2013-03-21

tim: Tim with short hair, smiling, wearing a black jacket over a white T-shirt (Default)
2013-03-21 07:41 pm
Entry tags:

TMI: The end of an error

Today, landed the patch I've been working on for a month to make the typechecker's handling of the error and _|_ types more sensible. I've already written about this; I'm just glad to have it done now, and know that the Rust typechecker won't complain about derived errors anymore! I think this is important for usability; I know from experience that too much noise (error messages that don't matter) can be demoralizing when you're trying to get your code compiling.

Except... then I went back and ran the test for this issue and still got a derived error. Oh no! It turned out I didn't edit the code in the pattern-match-checking part of the typechecker, and it was still calling span_fatal (a function that, as you might guess, unconditionally prints out an error message and then kills the whole compiler) rather than report_type_error (a function I wrote that checks for errors involving error types and suppresses them). So I started fixing that, but ran out of time.

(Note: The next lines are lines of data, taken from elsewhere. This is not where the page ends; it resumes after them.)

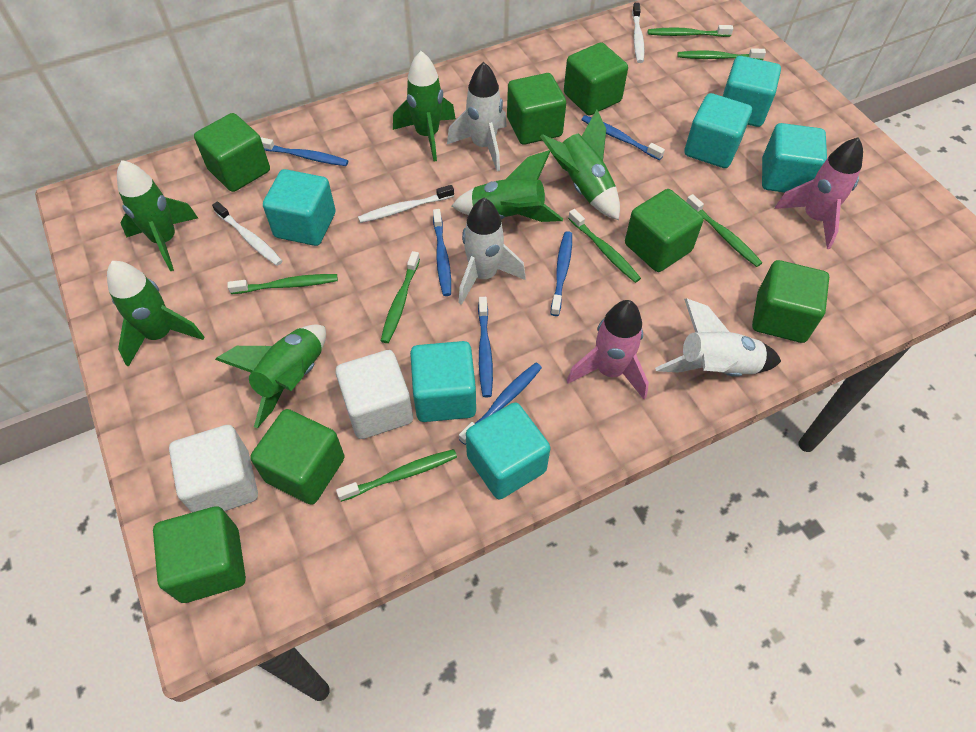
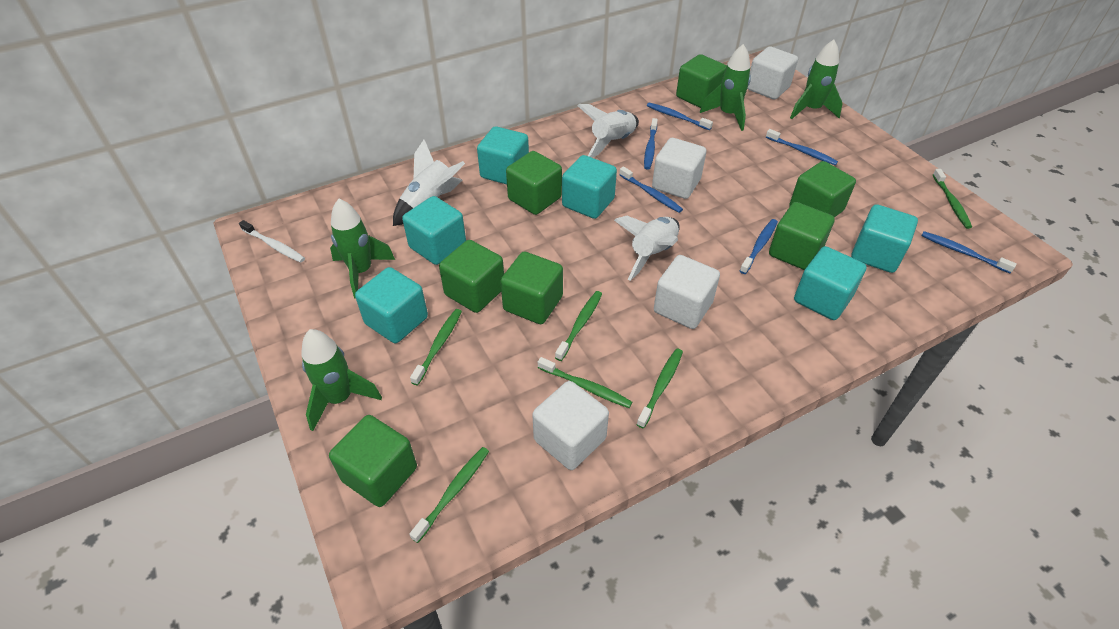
green rocket: [107,261,204,367] [117,160,198,271] [215,325,326,428] [393,51,456,162] [452,150,563,222] [540,110,620,220] = 6 -> [301,329,382,431] [330,199,395,298] [700,44,751,131] [790,40,843,119] = 4
green toothbrush: [228,274,338,294] [336,449,457,502] [381,251,420,343] [568,209,641,283] [648,25,733,37] [677,48,766,60] [686,194,762,267] = 7 -> [409,447,489,543] [410,309,462,385] [538,357,632,408] [555,291,602,361] [637,348,683,428] [933,169,972,229] = 6
pink rocket: [567,300,649,400] [775,137,863,249] = 2 -> none = 0
white cube: [169,425,258,512] [335,350,413,439] = 2 -> [532,381,609,470] [652,138,706,199] [654,255,720,329] [747,46,798,100] = 4
white toothbrush: [212,201,282,266] [358,185,454,223] [632,3,645,63] = 3 -> [239,220,305,263] = 1

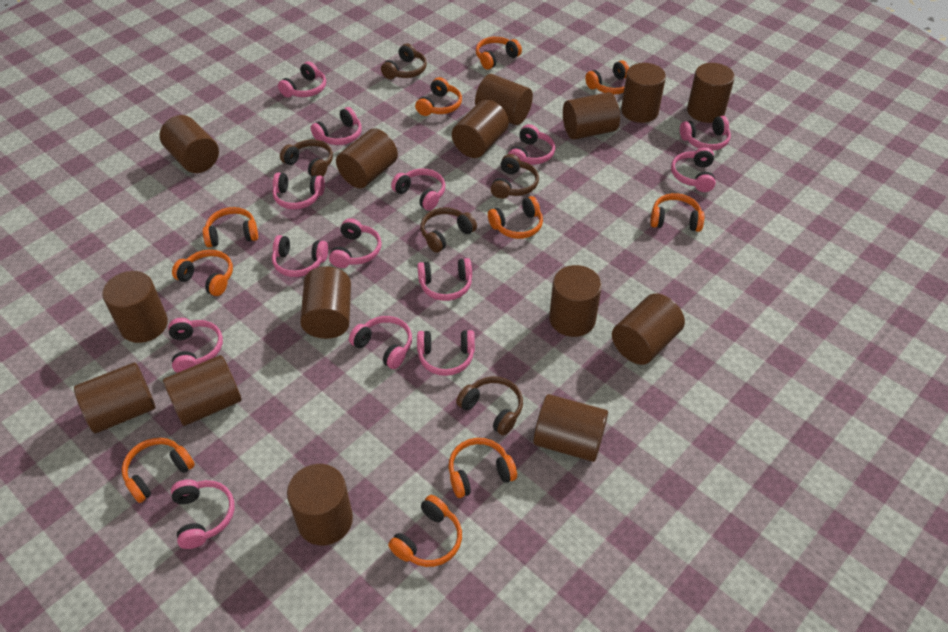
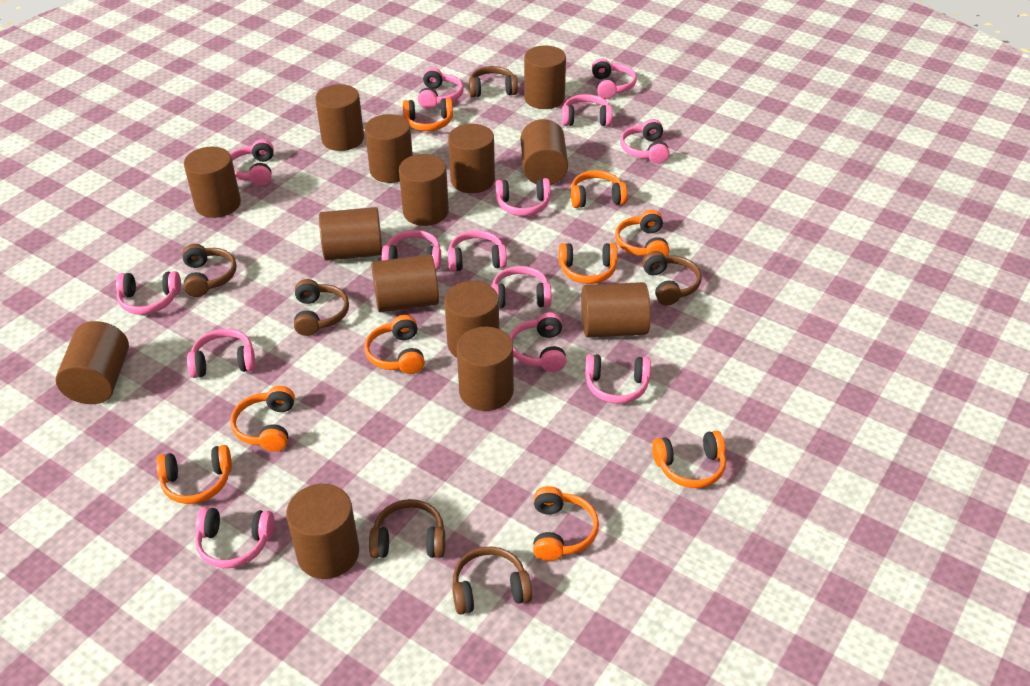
brown cylinder: [74,362,155,433] [102,271,168,343] [160,115,219,173] [163,355,241,426] [287,464,353,545] [300,266,351,339] [336,128,398,188] [452,100,509,158] [475,74,533,125] [534,394,608,462] [549,265,602,337] [563,92,620,140] [612,293,685,365] [621,63,666,123] [687,63,735,123] = 15 -> [55,321,129,404] [184,147,241,218] [286,484,359,579] [315,84,364,151] [319,207,382,261] [365,114,413,183] [371,254,439,312] [399,154,449,226] [445,281,499,358] [448,124,495,193] [457,327,514,411] [521,119,568,185] [524,46,566,109] [581,282,651,338] = 14
brown headphones: [280,139,333,177] [381,43,427,79] [421,208,477,253] [456,377,523,436] [490,154,539,199] = 5 -> [183,244,237,297] [294,279,349,336] [369,499,445,558] [452,546,532,615] [469,66,518,97] [642,251,702,305] = 6
orange headphones: [122,438,195,503] [172,250,233,296] [203,207,258,248] [388,495,462,567] [415,77,462,116] [448,438,517,498] [476,37,522,70] [488,196,543,239] [585,60,629,94] [650,193,704,232] = 10 -> [156,445,232,504] [231,386,295,452] [364,315,425,374] [403,98,453,131] [533,486,599,561] [559,243,617,284] [571,170,627,208] [615,210,669,256] [652,431,726,488] = 9

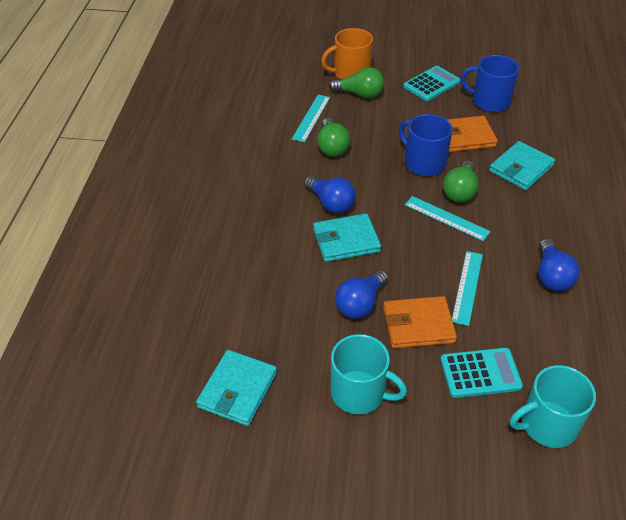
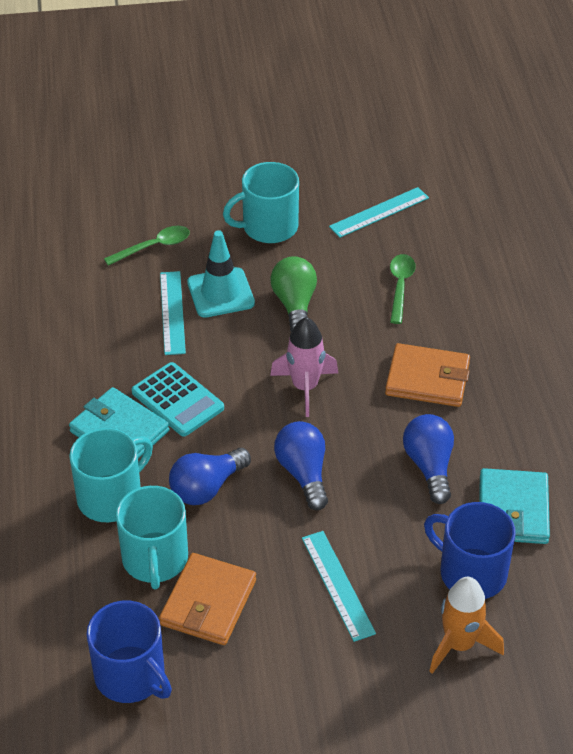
green light bulb: [317,118,350,157] [329,67,384,98] [443,161,479,203] = 3 -> [270,256,317,332] = 1
green spoon: none = 0 -> [104,226,190,266] [390,254,416,324] = 2
orange mug: [321,28,373,79] = 1 -> none = 0
orange rocket: none = 0 -> [429,577,504,674] = 1
pink rocket: none = 0 -> [270,317,338,417] = 1
turquoise calculator: [403,66,460,101] [440,348,523,398] = 2 -> [132,362,224,436] = 1
turquoise mug: [330,334,407,415] [510,365,596,448] = 2 -> [69,428,153,522] [116,486,188,589] [223,162,299,243] = 3
turquoise traffic cone: none = 0 -> [187,230,255,318] = 1
turquoise wallet: [196,350,277,426] [313,213,381,262] [489,141,555,190] = 3 -> [69,387,170,459] [479,468,550,544] = 2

In the meantime, I also finished triaging my allotted quota of randomly selected 0.6-milestone bugs, with the goal of getting everything either closed or un-milestoned unless it's SUPER IMPORTANT; the plan is to try to release 0.6 next week. We're going to shift towards priorities rather than milestones in the bug tracker, since it's become clear that labelling bugs with milestones doesn't help that much when doing time-based releases.

Tomorrow, finishing the pattern-checking stuff, doing my quota of doc work for the release, and going back to rustpkg.